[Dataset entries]
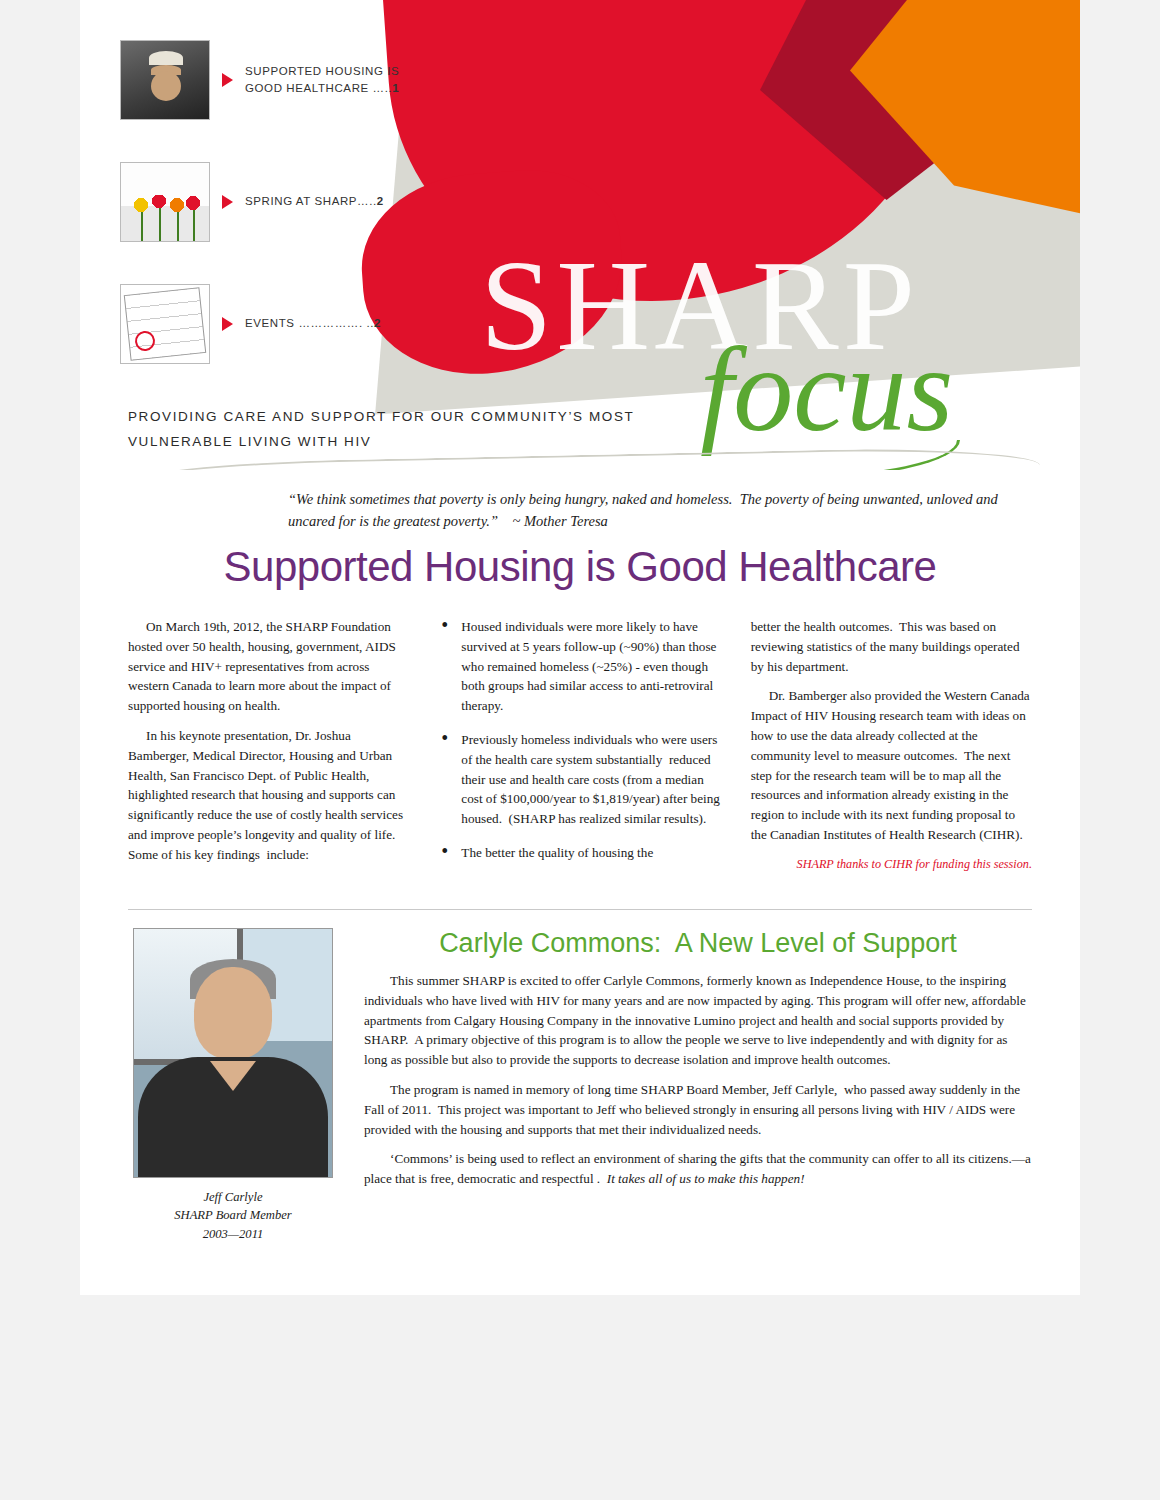Sharp
focus
Supported Housing is
Good Healthcare …..1
Spring at SHARP…..2
Events ……………. ..2
Providing care and support for our community’s most vulnerable living with HIV
“We think sometimes that poverty is only being hungry, naked and homeless. The poverty of being unwanted, unloved and uncared for is the greatest poverty.” ~ Mother Teresa
Supported Housing is Good Healthcare
On March 19th, 2012, the SHARP Foundation hosted over 50 health, housing, government, AIDS service and HIV+ representatives from across western Canada to learn more about the impact of supported housing on health.
In his keynote presentation, Dr. Joshua Bamberger, Medical Director, Housing and Urban Health, San Francisco Dept. of Public Health, highlighted research that housing and supports can significantly reduce the use of costly health services and improve people’s longevity and quality of life. Some of his key findings include:
Housed individuals were more likely to have survived at 5 years follow-up (~90%) than those who remained homeless (~25%) - even though both groups had similar access to anti-retroviral therapy.
Previously homeless individuals who were users of the health care system substantially reduced their use and health care costs (from a median cost of $100,000/year to $1,819/year) after being housed. (SHARP has realized similar results).
The better the quality of housing the
better the health outcomes. This was based on reviewing statistics of the many buildings operated by his department.
Dr. Bamberger also provided the Western Canada Impact of HIV Housing research team with ideas on how to use the data already collected at the community level to measure outcomes. The next step for the research team will be to map all the resources and information already existing in the region to include with its next funding proposal to the Canadian Institutes of Health Research (CIHR).
SHARP thanks to CIHR for funding this session.
Jeff Carlyle
SHARP Board Member
2003—2011
Carlyle Commons: A New Level of Support
This summer SHARP is excited to offer Carlyle Commons, formerly known as Independence House, to the inspiring individuals who have lived with HIV for many years and are now impacted by aging. This program will offer new, affordable apartments from Calgary Housing Company in the innovative Lumino project and health and social supports provided by SHARP. A primary objective of this program is to allow the people we serve to live independently and with dignity for as long as possible but also to provide the supports to decrease isolation and improve health outcomes.
The program is named in memory of long time SHARP Board Member, Jeff Carlyle, who passed away suddenly in the Fall of 2011. This project was important to Jeff who believed strongly in ensuring all persons living with HIV / AIDS were provided with the housing and supports that met their individualized needs.
‘Commons’ is being used to reflect an environment of sharing the gifts that the community can offer to all its citizens.—a place that is free, democratic and respectful . It takes all of us to make this happen!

- [WORK TASK]: I need the entries printed exactly, with each picture left out.

- [ANSWER TO THIS EXERCISE]:
Sharp
focus
Supported Housing is
Good Healthcare …..1
Spring at SHARP…..2
Events ……………. ..2
Providing care and support for our community’s most vulnerable living with HIV
“We think sometimes that poverty is only being hungry, naked and homeless. The poverty of being unwanted, unloved and uncared for is the greatest poverty.” ~ Mother Teresa
Supported Housing is Good Healthcare
On March 19th, 2012, the SHARP Foundation hosted over 50 health, housing, government, AIDS service and HIV+ representatives from across western Canada to learn more about the impact of supported housing on health.
In his keynote presentation, Dr. Joshua Bamberger, Medical Director, Housing and Urban Health, San Francisco Dept. of Public Health, highlighted research that housing and supports can significantly reduce the use of costly health services and improve people’s longevity and quality of life. Some of his key findings include:
Housed individuals were more likely to have survived at 5 years follow-up (~90%) than those who remained homeless (~25%) - even though both groups had similar access to anti-retroviral therapy.
Previously homeless individuals who were users of the health care system substantially reduced their use and health care costs (from a median cost of $100,000/year to $1,819/year) after being housed. (SHARP has realized similar results).
The better the quality of housing the
better the health outcomes. This was based on reviewing statistics of the many buildings operated by his department.
Dr. Bamberger also provided the Western Canada Impact of HIV Housing research team with ideas on how to use the data already collected at the community level to measure outcomes. The next step for the research team will be to map all the resources and information already existing in the region to include with its next funding proposal to the Canadian Institutes of Health Research (CIHR).
SHARP thanks to CIHR for funding this session.
Jeff Carlyle
SHARP Board Member
2003—2011
Carlyle Commons: A New Level of Support
This summer SHARP is excited to offer Carlyle Commons, formerly known as Independence House, to the inspiring individuals who have lived with HIV for many years and are now impacted by aging. This program will offer new, affordable apartments from Calgary Housing Company in the innovative Lumino project and health and social supports provided by SHARP. A primary objective of this program is to allow the people we serve to live independently and with dignity for as long as possible but also to provide the supports to decrease isolation and improve health outcomes.
The program is named in memory of long time SHARP Board Member, Jeff Carlyle, who passed away suddenly in the Fall of 2011. This project was important to Jeff who believed strongly in ensuring all persons living with HIV / AIDS were provided with the housing and supports that met their individualized needs.
‘Commons’ is being used to reflect an environment of sharing the gifts that the community can offer to all its citizens.—a place that is free, democratic and respectful . It takes all of us to make this happen!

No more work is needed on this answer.